İnsanlar tükettikleri yiyeceklerin nasıl üretildiğini sorgulamaya başladılar. Paketlerin cazibesine kapılmaktan ziyade ürün içeriklerini okumaya başladılar.
İnsanların yiyecek seçimleri değişti. Artık mevsiminde yetişen sebze ve meyveleri tüketmeye başladılar.
Aşırılıklara son
Birçok insan için 2021 yılında aşırılıklar sona erdi. Uç noktada yer alan beslenme şekilleri yani tamamıyla et ile beslenmek veya vegan beslenmek gibi agresif diyetler yok, onun yerine çeşitliliği olan sağlıklı beslenmeye yöneldiler. Örnek olarak yalnızca et yiyenler haftanın belli günlerinde sebze de tüketmeye başladılar. Yiyeceklerden tamamen vazgeçmek yerine her şeyden kararında beslenmeye yöneldiler.
Dengeli yaklaşım
İnsanlar moda ve kaotik diyetlerden bıktılar, 2021’de muhtemeldir ki kısıtlayıcı diyetler ve kilo verme programları yerine daha dengeli yaklaşımda olan sağlıklı beslenmeye yönelecekler. Popüler diyetler aşırılıklarından ve sürdürülebilir olmadıkları için ağır şekilde eleştirildiler.

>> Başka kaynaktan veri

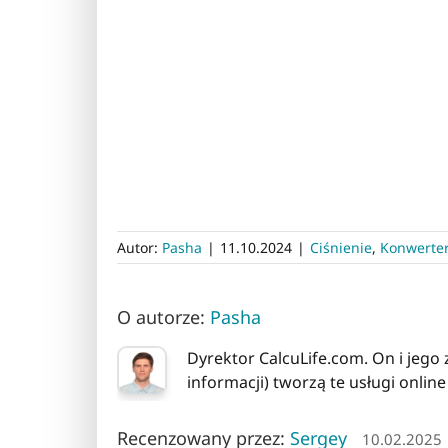
Autor:
Pasha
|
11.10.2024
|
Ciśnienie
,
Konwerte
O autorze:
Pasha
Dyrektor CalcuLife.com. On i jego
informacji) tworzą te usługi online 
Recenzowany przez:
Sergey
10.02.2025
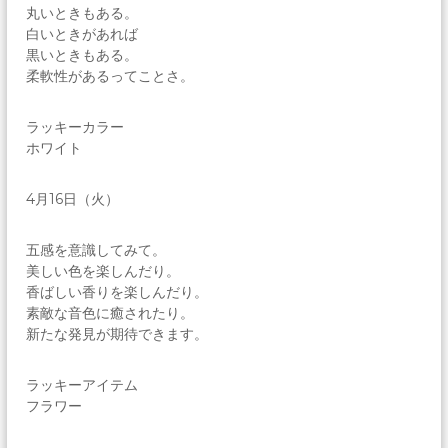
丸いときもある。
白いときがあれば
黒いときもある。
柔軟性があるってことさ。
ラッキーカラー
ホワイト
4月16日（火）
五感を意識してみて。
美しい色を楽しんだり。
香ばしい香りを楽しんだり。
素敵な音色に癒されたり。
新たな発見が期待できます。
ラッキーアイテム
フラワー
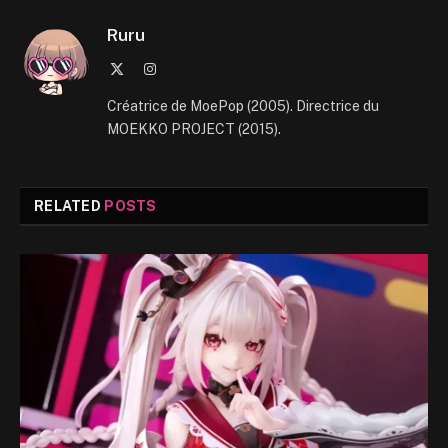
Ruru
X
Instagram
(Twitter)
Créatrice de MoePop (2005). Directrice du
MOEKKO PROJECT (2015).
RELATED
POSTS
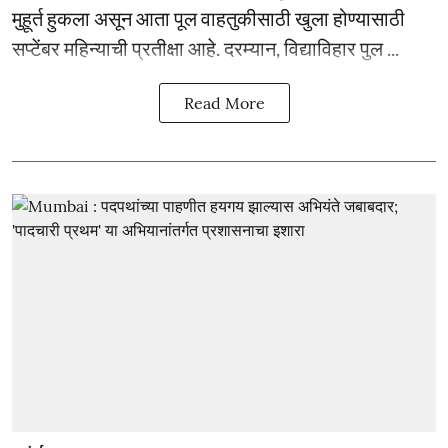
मुहूर्त हुकला असून आता पूल वाहतुकीसाठी खुला होण्यासाठी
सप्टेंबर महिन्याची प्रतीक्षा आहे. दरम्यान, विद्याविहार पुल ...
Read More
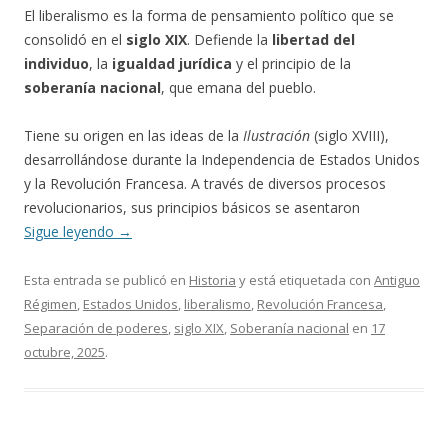
El liberalismo es la forma de pensamiento político que se
consolidó en el
siglo XIX
. Defiende la
libertad del
individuo
, la
igualdad jurídica
y el principio de la
soberanía nacional
, que emana del pueblo.
Tiene su origen en las ideas de la
Ilustración
(siglo XVIII),
desarrollándose durante la Independencia de Estados Unidos
y la Revolución Francesa. A través de diversos procesos
revolucionarios, sus principios básicos se asentaron
Sigue leyendo
→
Esta entrada se publicó en
Historia
y está etiquetada con
Antiguo
Régimen
,
Estados Unidos
,
liberalismo
,
Revolución Francesa
,
Separación de poderes
,
siglo XIX
,
Soberanía nacional
en
17
octubre, 2025
.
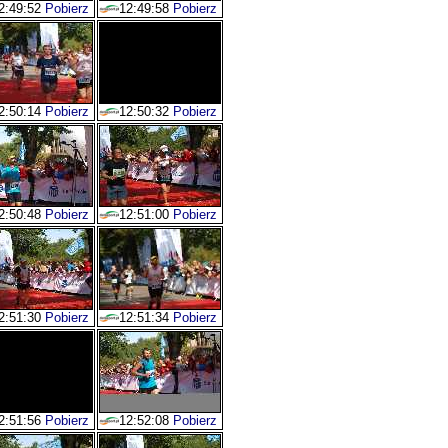
2:49:52
Pobierz
12:49:58
Pobierz
2:50:14
Pobierz
12:50:32
Pobierz
2:50:48
Pobierz
12:51:00
Pobierz
2:51:30
Pobierz
12:51:34
Pobierz
2:51:56
Pobierz
12:52:08
Pobierz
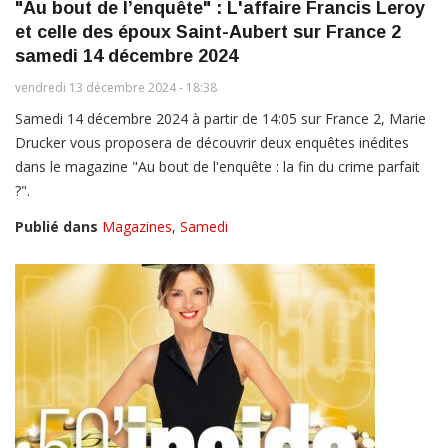
"Au bout de l’enquête" : L'affaire Francis Leroy
et celle des époux Saint-Aubert sur France 2
samedi 14 décembre 2024
vendredi 13 décembre 2024 - 18:38
Samedi 14 décembre 2024 à partir de 14:05 sur France 2, Marie
Drucker vous proposera de découvrir deux enquêtes inédites
dans le magazine "Au bout de l'enquête : la fin du crime parfait
?".
Publié dans
Magazines
,
Samedi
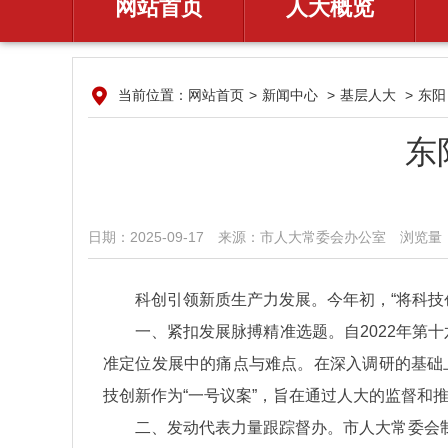
网站首页
人大概览
当前位置：
网站首页
>
新闻中心
>
基层人大
>
东阳
东
日期：2025-09-17
来源：​市人大常委会办公室
浏览量：
科创引领新质生产力发展。今年初，“将科技
一、紧扣发展脉搏精准选题。自2022年第
准定位发展中的痛点与难点。在深入调研的基础
技创新作为“一号议案”，旨在通过人大的监督和
二、发动代表力量跟踪督办。市人大常委会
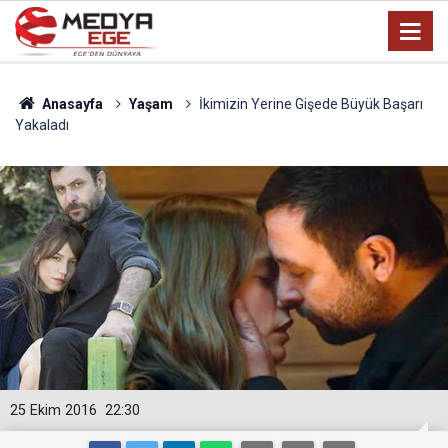
Anasayfa
Yaşam
İkimizin Yerine Gişede Büyük Başarı
Yakaladı
25 Ekim 2016
22:30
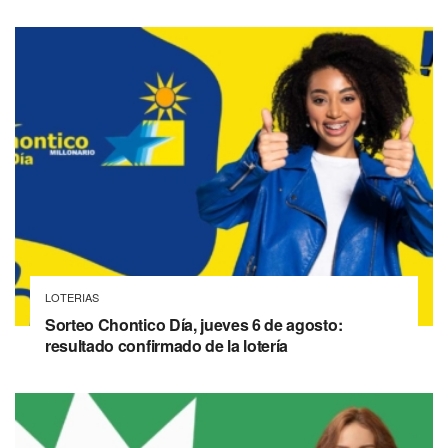
LOTERIAS
Sorteo Chontico Día, jueves 6 de agosto:
resultado confirmado de la lotería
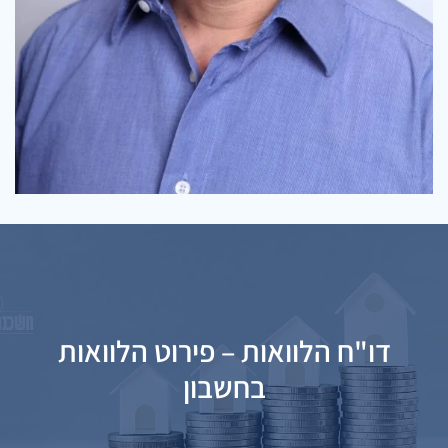
דו"ח הלוואות – פירוט הלוואות
מכתב כוונות
מכתב כוונות
דו"ח יתרות משכנתה
אישור זכויות חברה משכנת
בחשבון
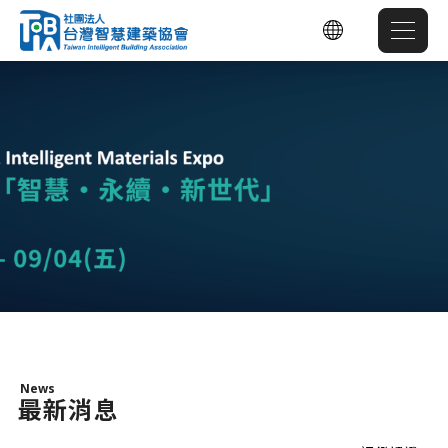
News
最新消息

Fotoğraflarda yer alan imkânsız güzellik standartlarını elde etmek yerine mutluluğa, bedensel güce ve zindeliğe yönelmektedirler. Sonuç olarak birçok insan elbise bedeni ve terazi üzerindeki sayı yerine sağlıklı olmayı hedeflemekte.

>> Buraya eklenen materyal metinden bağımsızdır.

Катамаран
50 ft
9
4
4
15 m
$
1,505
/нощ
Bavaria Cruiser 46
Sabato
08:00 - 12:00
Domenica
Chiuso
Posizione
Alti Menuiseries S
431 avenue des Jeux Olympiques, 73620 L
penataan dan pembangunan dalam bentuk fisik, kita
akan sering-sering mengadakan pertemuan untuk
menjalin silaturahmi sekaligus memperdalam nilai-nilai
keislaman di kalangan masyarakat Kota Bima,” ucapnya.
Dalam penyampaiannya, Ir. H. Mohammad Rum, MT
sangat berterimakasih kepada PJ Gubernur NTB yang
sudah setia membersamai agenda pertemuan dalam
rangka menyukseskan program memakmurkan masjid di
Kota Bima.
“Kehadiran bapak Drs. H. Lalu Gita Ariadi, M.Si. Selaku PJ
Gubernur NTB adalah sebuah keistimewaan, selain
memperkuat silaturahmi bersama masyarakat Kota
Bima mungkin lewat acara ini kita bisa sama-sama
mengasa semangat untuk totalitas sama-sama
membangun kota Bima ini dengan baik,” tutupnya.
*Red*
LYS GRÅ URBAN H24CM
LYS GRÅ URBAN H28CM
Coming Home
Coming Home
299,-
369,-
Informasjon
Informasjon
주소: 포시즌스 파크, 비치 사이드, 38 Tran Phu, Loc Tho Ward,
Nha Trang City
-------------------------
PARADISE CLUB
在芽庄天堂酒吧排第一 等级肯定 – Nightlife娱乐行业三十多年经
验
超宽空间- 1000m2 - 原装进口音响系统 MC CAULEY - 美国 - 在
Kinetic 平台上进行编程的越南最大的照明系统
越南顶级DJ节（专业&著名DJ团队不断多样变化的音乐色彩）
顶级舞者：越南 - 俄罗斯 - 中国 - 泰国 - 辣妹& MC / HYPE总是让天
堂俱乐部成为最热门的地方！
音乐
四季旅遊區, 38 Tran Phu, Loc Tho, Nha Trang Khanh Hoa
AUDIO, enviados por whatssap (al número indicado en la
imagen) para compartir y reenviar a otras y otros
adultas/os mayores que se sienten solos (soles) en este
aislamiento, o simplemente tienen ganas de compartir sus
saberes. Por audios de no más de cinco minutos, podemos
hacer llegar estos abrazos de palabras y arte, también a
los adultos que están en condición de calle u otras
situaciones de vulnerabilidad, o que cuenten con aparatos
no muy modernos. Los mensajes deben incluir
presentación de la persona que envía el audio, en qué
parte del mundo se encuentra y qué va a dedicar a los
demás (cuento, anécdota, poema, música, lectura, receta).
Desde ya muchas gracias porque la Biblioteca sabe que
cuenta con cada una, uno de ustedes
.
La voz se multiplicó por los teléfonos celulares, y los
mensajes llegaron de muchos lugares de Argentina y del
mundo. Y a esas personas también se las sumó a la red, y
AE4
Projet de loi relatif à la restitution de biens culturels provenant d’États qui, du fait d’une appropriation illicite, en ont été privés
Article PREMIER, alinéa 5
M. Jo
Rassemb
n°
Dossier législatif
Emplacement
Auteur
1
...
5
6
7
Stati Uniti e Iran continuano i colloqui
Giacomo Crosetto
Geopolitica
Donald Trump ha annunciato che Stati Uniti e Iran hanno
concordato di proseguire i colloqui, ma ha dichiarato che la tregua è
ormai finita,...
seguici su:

Sürdürülebilir sağlıklı beslenme
İnsanlar sürdürülebilir, kolay ulaşılabilir, sınırlandırıcı olmayan kaliteli ve besin çeşitliliği olan sağlıklı beslenme arayışı içindeler.

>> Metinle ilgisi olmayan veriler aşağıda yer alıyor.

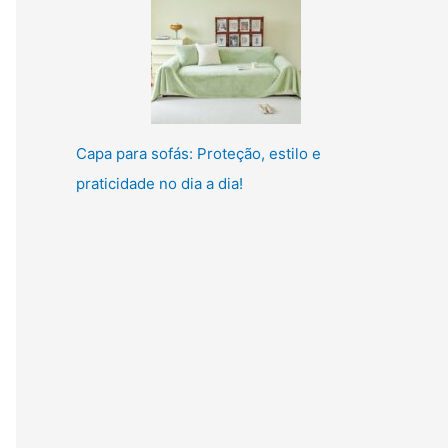
Capa para sofás: Proteção, estilo e
praticidade no dia a dia!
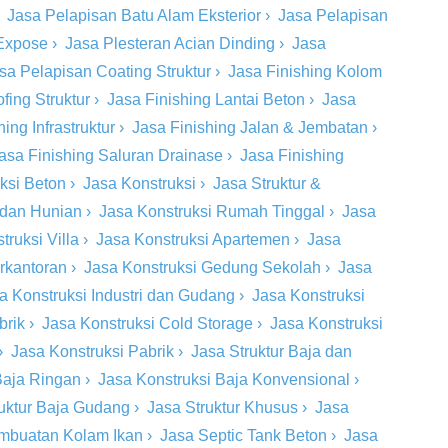
›
Jasa Pelapisan Batu Alam Eksterior
›
Jasa Pelapisan
 Expose
›
Jasa Plesteran Acian Dinding
›
Jasa
sa Pelapisan Coating Struktur
›
Jasa Finishing Kolom
fing Struktur
›
Jasa Finishing Lantai Beton
›
Jasa
ing Infrastruktur
›
Jasa Finishing Jalan & Jembatan
›
asa Finishing Saluran Drainase
›
Jasa Finishing
eksi Beton
›
Jasa Konstruksi
›
Jasa Struktur &
 dan Hunian
›
Jasa Konstruksi Rumah Tinggal
›
Jasa
truksi Villa
›
Jasa Konstruksi Apartemen
›
Jasa
rkantoran
›
Jasa Konstruksi Gedung Sekolah
›
Jasa
a Konstruksi Industri dan Gudang
›
Jasa Konstruksi
brik
›
Jasa Konstruksi Cold Storage
›
Jasa Konstruksi
›
Jasa Konstruksi Pabrik
›
Jasa Struktur Baja dan
Baja Ringan
›
Jasa Konstruksi Baja Konvensional
›
ruktur Baja Gudang
›
Jasa Struktur Khusus
›
Jasa
mbuatan Kolam Ikan
›
Jasa Septic Tank Beton
›
Jasa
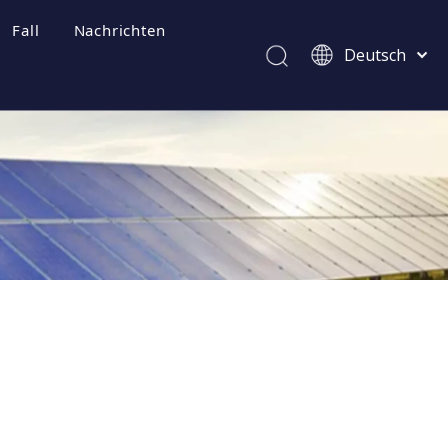
Fall
Nachrichten
Deutsch
Afrikaans
Kiswahili
ไทย
Italiano
Português
Español
Pусский
Français
العربية
简体中文
English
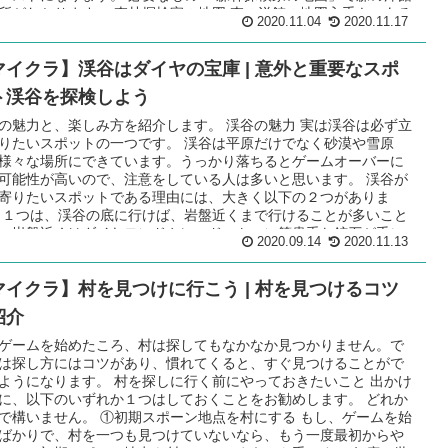
所がわかります。 森林探検家の地図 森の洋館の地図入手も、ある
2020.11.04
2020.11.17
時間がかかります。 以下の手順で入手することになります。 村を
 地図は村人（製図家）から入手するので、まず入手する村を決め
マイクラ】渓谷はダイヤの宝庫 | 意外と重要なスポ
ょう。 その村から１番近い、森の洋館までの地図が手に入りま
 村人を製図家にする 職業ブロックを置くと、無職の村人に職業を
ト渓谷を探検しよう
ることができます。製図家の職業ブロックは「製図台」になりま
 補足 製図家の職業ブロック「製図台」の作り方 紙２つと木材４
の魅力と、楽しみ方を紹介します。 渓谷の魅力 実は渓谷は必ず立
作れます。 ...
りたいスポットの一つです。 渓谷は平原だけでなく砂漠や雪原
様々な場所にできています。うっかり落ちるとゲームオーバーに
可能性が高いので、注意をしている人は多いと思います。 渓谷が
寄りたいスポットである理由には、大きく以下の２つがありま
 １つは、渓谷の底に行けば、岩盤近くまで行けることが多いこと
。岩盤近くはダイヤモンドやレッドストーン等貴重な鉱石が手に
2020.09.14
2020.11.13
ます。洞窟ではそこまで深いものはなかなか無く、掘って岩盤近
で行くには時間がかかります。 もう１つは、一度に広範囲の地下
マイクラ】村を見つけに行こう | 村を見つけるコツ
面を見れることです。どの鉱石も見つかる高さの範囲は決まって
すが、その中でランダム（不規則）に配置されています。ダイヤ
紹介
ドや鉄鉱石等の鉱石を効率的に集めるコツは、短時間で鉱石がで
箇所を沢山見ることです。 これだけ一度に「鉱石ができる可能性
ゲームを始めたころ、村は探してもなかなか見つかりません。で
る個所」を見れるのは渓谷しかありません。 必要な道具・アイテ
は探し方にはコツがあり、慣れてくると、すぐ見つけることがで
.
ようになります。 村を探しに行く前にやっておきたいこと 出かけ
に、以下のいずれか１つはしておくことをお勧めします。 どれか
で構いません。 ①初期スポーン地点を村にする もし、ゲームを始
ばかりで、村を一つも見つけていないなら、もう一度最初からや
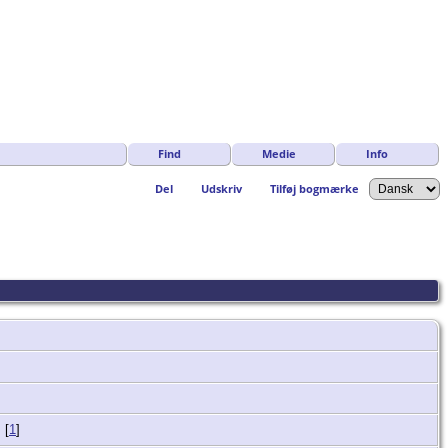
Find
Medie
Info
Del
Udskriv
Tilføj bogmærke
[
1
]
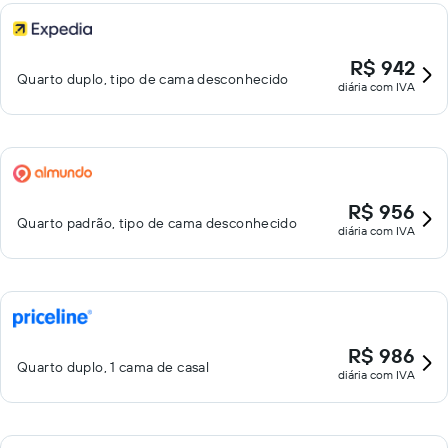
R$ 942
Quarto duplo, tipo de cama desconhecido
diária com IVA
R$ 956
Quarto padrão, tipo de cama desconhecido
diária com IVA
R$ 986
Quarto duplo, 1 cama de casal
diária com IVA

İnsanlar yanlış yönlendirilmekten, hatalı veya bilimsel olmayan bilgilerden bıktılar. Kısa vadede çabuk kilo verdireceğini iddia eden, açlıktan kıvrandıran ve bazı yiyecekleri kötüleyen (ekmek yeme örneği) diyet programlarından uzak durmaktadırlar.
Sürdürülebilir dünya için tercihleri hayvansal kaynaklı proteinler yerine bitkisel proteinler, kırmızı et yerine beyaz et olarak değişti.
Ürün içerikleri
Üreticilerden ürünlerinin içeriği ve üretim metotları konusunda daha şeffaf olmaları beklenmektedir. Çünkü insanlar ürün içeriği ile ilgili bilimsel olmayan iddiaları önemsememektedirler.
Evde pişirme
Evde kalma süresinin artması, evden çalışma ve çocukların uzaktan eğitime devam etmesi ile birlikte evde yemek pişirmek de arttı. Çalışan insanlar ise evde pişirdikleri sağlıklı yemekleri işe götürmeye başladılar. Dışardan sipariş verenler de tek tip menüler (pizza, hamburger yerine) geleneksel beslenme (çorba, sebze yemeği, salata) siparişi vermekteler.
Kalori hesabına son
Bu dönemde birçok yetişkin kalori hesabı yapan diyetlerle ilgilenmemektedirler. Onun yerine tüm aileyi destekleyecek daha sağlıklı yiyecekler (sebze odaklı) ve yemekler tercih etmekteler. Çocuklarına da sağlıklı beslenme alışkanlıkları kazandırmak için.
Sonuç olarak; popüler diyetler, gereksiz takviyeler, sihirli sözler bitti. 2021’de insanların sağlıklı beslenme ile ilgili farkındalıkları arttı.
Diyetisyen bakış açısı ile söylemek isterim ki; tüm bu değişiklikler doğru yönde atılan bir adımdır ve doğru konulara odaklanılmaktadır.